Dan hal yang sama dinyatakan oleh Al-’Azhim Abady dalam 'Aunul Ma'bud jilid 13 hal.7.

Kedua : Makna salaf secara umum adalah tiga generasi terbaik dan orang-orang setelah tiga generasi terbaik ini, sehingga mencakup setiap orang yang berjalan di atas jalan dan manhaj generasi terbaik ini.

Dan berkata Al-'Allamah Muhammad As-Safariny Al-Hambaly dalam Lawami’ Al-Anwar Al-Bahiyyah Wa Sawathi' Al-Asrar Al-Atsariyyah jilid 1 hal.20 : “Yang diinginkan dengan madzhab salaf yaitu apa-apa yang para shahabat yang mulia -mudah-mudahan Allah meridhoi mereka- berada di atasnya dan para Tabi’in yang mengikuti mereka dengan baik dan yang mengikuti mereka dan para Imam agama yang dipersaksikan keimaman mereka dan dikenal perannya yang sangat besar dalam agama dan manusia menerima perkataan-perkataan mereka…”.

Berkata Ibnu Abil 'Izzi dalam Syarah Al ‘Aqidah Ath-Thohawiyah hal.196 tentang perkataan Ath-Thohawy bahwasanya Al-Qur`an diturunkan oleh Allah Subhanahu Wa Ta’ala : "Yakni merupakan perkataan para shahabat dan yang mengikuti mereka dengan baik dan mereka itu adalah Salafus Sholeh".

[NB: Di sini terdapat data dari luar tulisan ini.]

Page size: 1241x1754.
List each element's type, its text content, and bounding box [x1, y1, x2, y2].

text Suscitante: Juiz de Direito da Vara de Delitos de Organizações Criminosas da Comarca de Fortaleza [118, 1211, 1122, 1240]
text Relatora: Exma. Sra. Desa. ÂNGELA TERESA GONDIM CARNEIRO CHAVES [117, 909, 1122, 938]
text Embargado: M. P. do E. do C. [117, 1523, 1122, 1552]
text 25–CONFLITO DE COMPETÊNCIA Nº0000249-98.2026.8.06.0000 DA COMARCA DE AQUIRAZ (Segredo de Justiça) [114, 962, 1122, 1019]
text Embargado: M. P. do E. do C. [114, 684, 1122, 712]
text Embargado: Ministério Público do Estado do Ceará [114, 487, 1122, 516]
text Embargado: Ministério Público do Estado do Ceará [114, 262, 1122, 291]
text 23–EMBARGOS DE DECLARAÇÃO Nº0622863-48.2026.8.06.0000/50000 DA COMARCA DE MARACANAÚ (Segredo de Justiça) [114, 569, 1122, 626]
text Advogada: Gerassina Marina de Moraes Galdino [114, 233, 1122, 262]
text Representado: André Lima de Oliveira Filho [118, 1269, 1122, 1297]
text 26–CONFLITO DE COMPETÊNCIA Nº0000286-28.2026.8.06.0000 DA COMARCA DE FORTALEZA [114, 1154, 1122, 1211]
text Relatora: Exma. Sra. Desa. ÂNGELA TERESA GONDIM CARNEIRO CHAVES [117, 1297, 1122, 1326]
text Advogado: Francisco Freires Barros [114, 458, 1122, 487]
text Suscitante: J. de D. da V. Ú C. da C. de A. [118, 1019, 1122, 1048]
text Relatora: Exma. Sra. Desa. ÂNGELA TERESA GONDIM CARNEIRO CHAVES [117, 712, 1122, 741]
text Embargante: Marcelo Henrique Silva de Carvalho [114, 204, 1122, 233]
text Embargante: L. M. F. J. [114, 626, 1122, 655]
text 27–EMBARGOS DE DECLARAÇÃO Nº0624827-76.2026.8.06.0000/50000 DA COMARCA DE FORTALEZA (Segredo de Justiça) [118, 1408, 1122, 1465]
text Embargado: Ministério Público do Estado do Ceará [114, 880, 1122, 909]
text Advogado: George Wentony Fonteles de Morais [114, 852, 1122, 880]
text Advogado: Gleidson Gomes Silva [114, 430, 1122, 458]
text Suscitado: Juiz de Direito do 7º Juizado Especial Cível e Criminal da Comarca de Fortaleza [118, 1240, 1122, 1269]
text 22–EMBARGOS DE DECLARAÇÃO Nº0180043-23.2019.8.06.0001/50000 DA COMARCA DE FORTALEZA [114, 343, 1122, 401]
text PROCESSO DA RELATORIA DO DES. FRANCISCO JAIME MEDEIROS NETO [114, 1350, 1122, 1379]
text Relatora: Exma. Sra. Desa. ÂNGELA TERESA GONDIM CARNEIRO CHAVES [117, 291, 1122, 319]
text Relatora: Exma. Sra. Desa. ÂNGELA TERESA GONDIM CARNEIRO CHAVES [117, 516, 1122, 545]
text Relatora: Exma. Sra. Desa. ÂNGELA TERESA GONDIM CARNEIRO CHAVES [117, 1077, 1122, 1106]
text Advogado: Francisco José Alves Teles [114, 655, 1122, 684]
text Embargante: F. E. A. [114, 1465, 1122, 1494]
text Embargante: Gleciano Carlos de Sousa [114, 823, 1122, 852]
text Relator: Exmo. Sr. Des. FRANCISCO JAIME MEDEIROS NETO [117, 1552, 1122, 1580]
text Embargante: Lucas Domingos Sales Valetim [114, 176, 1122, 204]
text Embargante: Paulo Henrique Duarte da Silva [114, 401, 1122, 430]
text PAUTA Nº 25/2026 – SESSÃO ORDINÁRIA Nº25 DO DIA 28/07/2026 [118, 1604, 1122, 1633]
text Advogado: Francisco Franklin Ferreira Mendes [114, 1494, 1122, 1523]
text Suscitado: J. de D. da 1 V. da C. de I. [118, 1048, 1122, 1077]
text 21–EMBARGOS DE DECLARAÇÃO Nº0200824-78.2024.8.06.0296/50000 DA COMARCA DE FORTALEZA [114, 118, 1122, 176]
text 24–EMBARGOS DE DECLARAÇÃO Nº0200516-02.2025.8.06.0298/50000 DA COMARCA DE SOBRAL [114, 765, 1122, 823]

Dan berkata Asy-Syaikh Sholeh Al-Fauzan dalam Nazharat Wa Tu'uqqubat 'Ala Ma Fi Kitab As-Salafiyah hal.21 : “Dan kata Salafiyah digunakan terhadap jama'ah kaum mukminin yang mereka hidup di generasi pertama dari generasi-generasi Islam yang mereka itu komitmen di atas Kitabullah dan Sunnah Rasulullah shallallahu ‘alaihi wa sallam dari kalangan shahabat Muhajirin dan Anshor dan yang mengikuti mereka dengan baik dan Rasulullah shallallahu ‘alaihi wa sallam mensifati mereka dengan sabdanya : "Sebaik-baik manusia adalah zamanku kemudian zaman setelahnya kemudian zaman setelahnya....".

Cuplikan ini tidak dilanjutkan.